+++ Extract +++

On 04/23/2015 06:07 PM, Vitalie Spinu wrote:

There has been a breaking change in UI with respect to find definition
functionality. I am all for generic interface but IMO there is no reason
to break standard Emacs interaction mechanism in favor for some not that
well thought UI borrowed from SLIME.

SLIME has plenty of users who find the approach convenient. You should notice that in both CIDER discussions you've referenced that opinion has also been expressed.

When discussing the options for the new UI to replace `find-tag', both initial proposals also opted not to prompt by default [1][2]. And this is the first complaint we've received about that aspect, in the four months since xref had been introduced.

  1) `find-tag` (previously bound to M-.) was prompting for a symbol
      before jumping to the definition. The symbol at point was the
      default. On the expense of one additional RET this was very
      convenient because it leaves the possibility to jump to a different
      symbol and also saves you from useless navigation to a symbol when
      symbol is not directly under the cursor. The desired symbol might
      not be visible, or even present in current buffer.

Since you're usually intent on typing out the symbol name, pressing `C-u' before that shouldn't make a lot of difference. On the other hand, when "jump to the symbol at point" is a frequent operation, it makes sense to optimize it.

      Now, "xref-find-definitions" encourages you to navigate to a symbol
      by disrupting the flow twice. Once, when you navigate to a symbol,
      and often for the second time when you need to go back to the
      editing after you saw the definition. This just fosters a bad habit
      of tracking what you read with a cursor. It just cannot be right.

I don't know if it's a bad habit. Apparently, it's a common one.

      Needless to say that most other functionality in Emacs does ask for
      completion before performing an action (documentation, find-file
      etc).

+++

Problems to work on
A: In the Emacs xref discussion, what reason does the reply give for not prompting for a symbol by default? Answer in one to three sentences.
B: Extend the Emacs xref discussion from its last sentence onward.

+++ Information given +++

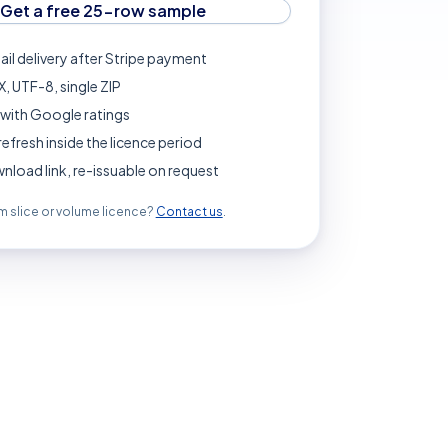
Get a free 25-row sample
ail delivery after Stripe payment
, UTF-8, single ZIP
with Google ratings
refresh inside the licence period
load link, re-issuable on request
 slice or volume licence?
Contact us
.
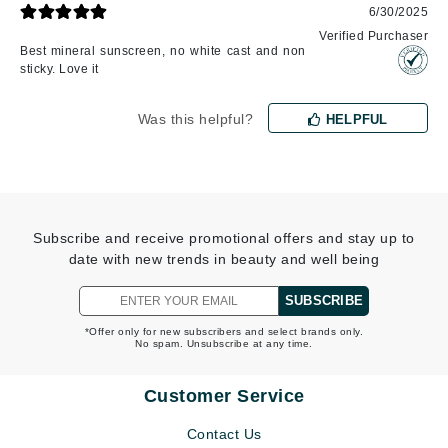
6/30/2025
Verified Purchaser
Best mineral sunscreen, no white cast and non
sticky. Love it
Was this helpful?
HELPFUL
Subscribe and receive promotional offers and stay up to
date with new trends in beauty and well being
SUBSCRIBE
*Offer only for new subscribers and select brands only.
No spam. Unsubscribe at any time.
Customer Service
Contact Us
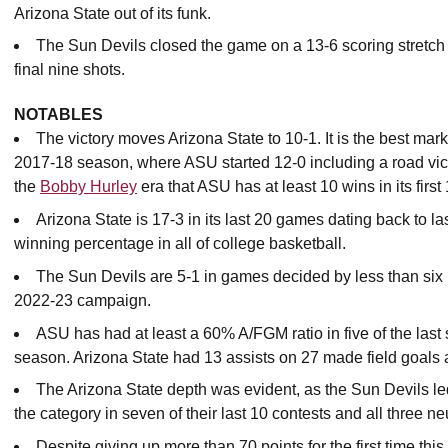
Arizona State out of its funk.
The Sun Devils closed the game on a 13-6 scoring stretch o
final nine shots.
NOTABLES
The victory moves Arizona State to 10-1. It is the best ma
2017-18 season, where ASU started 12-0 including a road victo
the
Bobby Hurley
era that ASU has at least 10 wins in its firs
Arizona State is 17-3 in its last 20 games dating back to las
winning percentage in all of college basketball.
The Sun Devils are 5-1 in games decided by less than six po
2022-23 campaign.
ASU has had at least a 60% A/FGM ratio in five of the last 
season. Arizona State had 13 assists on 27 made field goals 
The Arizona State depth was evident, as the Sun Devils l
the category in seven of their last 10 contests and all three n
Despite giving up more than 70 points for the first time t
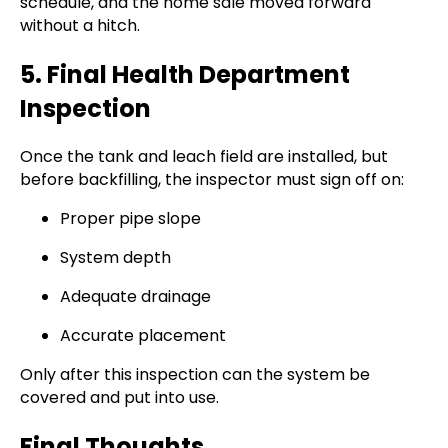
schedule, and the home sale moved forward
without a hitch.
5. Final Health Department
Inspection
Once the tank and leach field are installed, but
before backfilling, the inspector must sign off on:
Proper pipe slope
System depth
Adequate drainage
Accurate placement
Only after this inspection can the system be
covered and put into use.
Final Thoughts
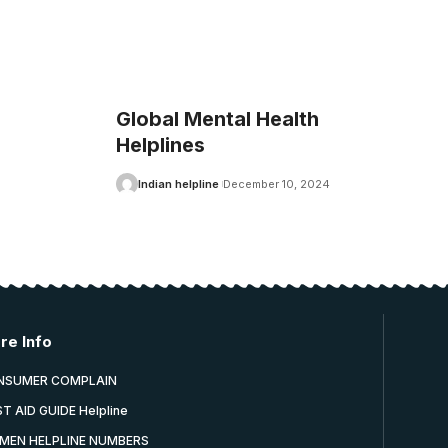
Global Mental Health
Helplines
Indian helpline
December 10, 2024
re Info
NSUMER COMPLAIN
ST AID GUIDE Helpline
MEN HELPLINE NUMBERS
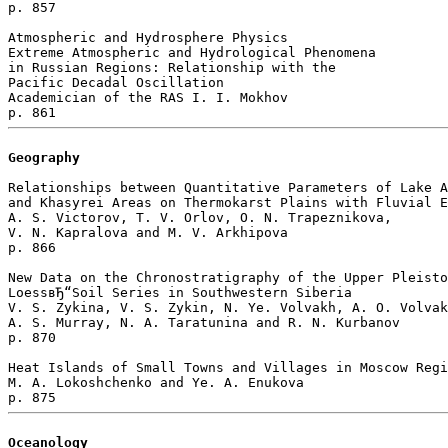
p. 857  

Atmospheric and Hydrosphere Physics

Extreme Atmospheric and Hydrological Phenomena 

in Russian Regions: Relationship with the 

Pacific Decadal Oscillation

Academician of the RAS I. I. Mokhov 

Geography
Relationships between Quantitative Parameters of Lake A
and Khasyrei Areas on Thermokarst Plains with Fluvial E
A. S. Victorov, T. V. Orlov, O. N. Trapeznikova, 

V. N. Kapralova and M. V. Arkhipova 

p. 866  

New Data on the Chronostratigraphy of the Upper Pleisto
LoessвЂ“Soil Series in Southwestern Siberia

V. S. Zykina, V. S. Zykin, N. Ye. Volvakh, A. O. Volvak
A. S. Murray, N. A. Taratunina and R. N. Kurbanov 

p. 870  

Heat Islands of Small Towns and Villages in Moscow Regi
M. A. Lokoshchenko and Ye. A. Enukova 

Oceanology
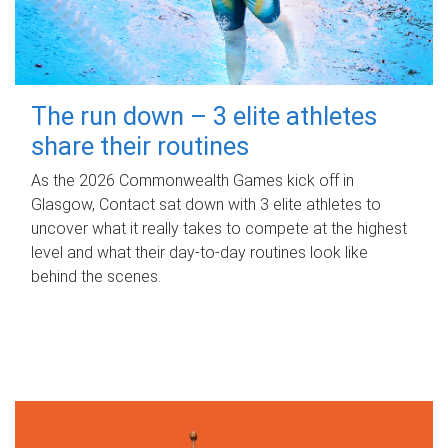
The run down – 3 elite athletes
share their routines
As the 2026 Commonwealth Games kick off in
Glasgow, Contact sat down with 3 elite athletes to
uncover what it really takes to compete at the highest
level and what their day‑to‑day routines look like
behind the scenes.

+++

Responses by task
A: A user who wants a different symbol is usually going to type out its name anyway, so pressing `C-u` first makes little difference. Jumping to the symbol at point is a frequent operation, so it makes sense to optimize for it.

B:
In my view, "jump to the thing at point" is a different kind of operation (and it can work with symbols, file paths, etc).

It also has correspondence in other editors: Ctrl-] in Vim, or Ctrl+Click in IDEs.

      Having an option to *not* navigate to symbol is very useful and
      Emacs was recognizing this need all this time. Why would you change
      this now?

The question could as well be, why wasn't it changed sooner. Anyway, this behavior can be customizable, like suggested by Michael Griffiths in the second CIDER discussion.

But while you're only person requesting it, you can modify the current behavior trivially with `advice-add'.

      Etags is still very useful even with dynamic languages. For example
      the language tool might not load all the files in current
      project/directory, or you might intentionally keep some code in
      non-project directories. You might also define your tags for a
      bunch of other related projects which you want to access from the
      current project.

`completion-at-point-functions' defaults to `'(tags-completion-at-point-function)'. Are you also worried about a major mode overriding it? That's the whole point of adding this kind of variable.

And if by any chance the major mode does a poor job, you can use xxx-mode-hook to override it back. In this case, there already exists `xref-etags-mode', because of a prior request.

      Now, when "M-." is gone, if the language re-defines
      `xref-find-function` how do I access tags? Do I need to bind a new
      global key for `find-tag` command?

You can also add a separate binding for it. And if/when `find-tag' goes away, you can use that binding for a new command wrapping `xref-find-definitions'.

By the way, it seems I've forgot to declare `find-tag' obsolete.

There has been a lengthy discussion on Cider issue tracker to change the
behavior borrowed from SLIME into standard emacs UI [1][2]. Once that
was changed, emacs itself seems to move into wrong ways.

Maybe the fact that Emacs currently behaves in a certain some way is not always a bullet-proof argument in its favor.